__Extracto seleccionado__:
----

Daniel Lezama: la pintura al servicio del imaginario.


El arte de la década de los ochenta del siglo veinte estuvo marcado a nivel mundial, en buena medida, por una crisis del concepto de significado y un regreso a la pintura en una neofiguración. Se dudó de la eficacia del desciframiento semiótico sugiriendo que aquello que no tendía a ese tipo de interpretación, respondía a una necesidad de hablar, de generar discursos para así dotar de paradigmas nuevos y opiniones múltiples.

La pintura postmoderna se volvió reacia a la interpretación, más no a la apropiación intelectual y emotiva a través de la construcción de narrativas. Se trata de obras que no piden ser analizadas formalmente, sino que pretenden verosimilitud con la realidad y con la percepción. En todo caso, es un arte que, tomando como brillante ejemplo el de Daniel Lezama, no debe desglosarse en iconología ni en psicoanálisis: no exige espectadores iconólogos ni gramáticos, sino que se valoren la verosimilitud y el poder de obra. Lo importante es la generación de inconsciente y significados.

----

__Información extraída__:
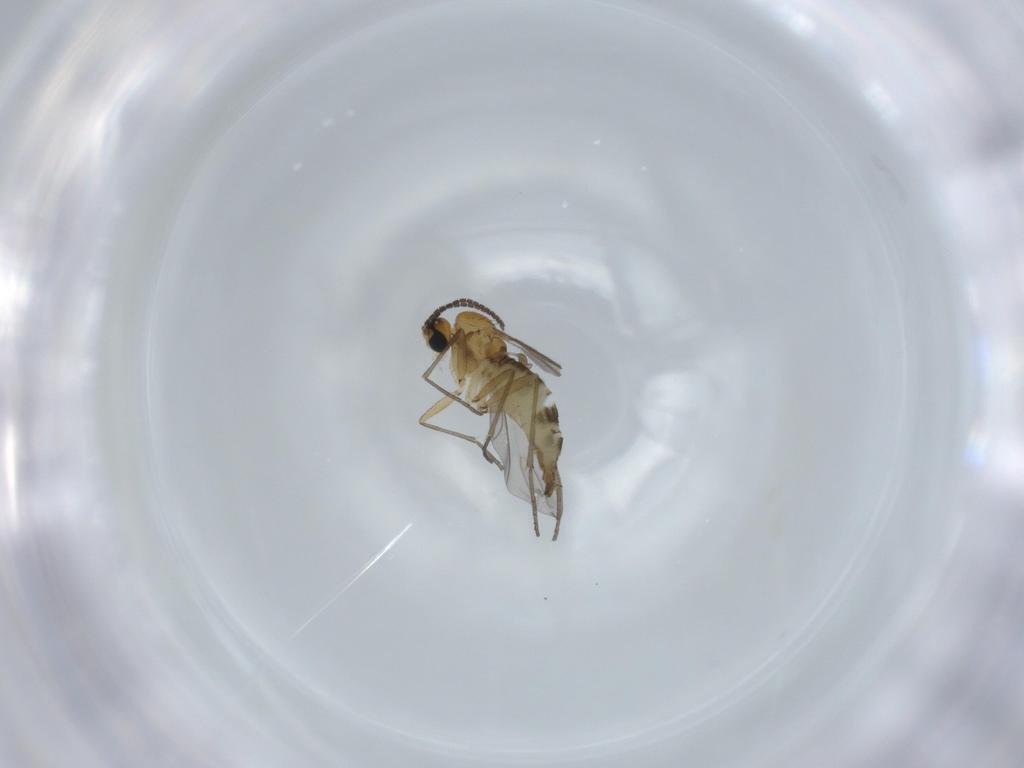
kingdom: Animalia
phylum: Arthropoda
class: Insecta
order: Diptera
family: Sciaridae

----

__Tarea breve__: Continúa el texto sobre la pintura de Daniel Lezama a partir de su última oración.

__Respuesta final__:
Desde esa misma década, el cuerpo se convirtió en el tema central del arte y el pensamiento. Se creó un paradigma en torno al cuerpo físico para referir al universo de lo privado donde se unen memoria y deseo, en su encuentro con el otro, es decir, con la alteridad. En la pintura, a partir de entonces, predominan las escenas de desconexión con la lucidez: en el sueño, en los entornos prohibidos y nocturnos, en lo suburbano, en los traspatios del individuo y su habitación física, todas circunstancias evidentes en la obra de Lezama.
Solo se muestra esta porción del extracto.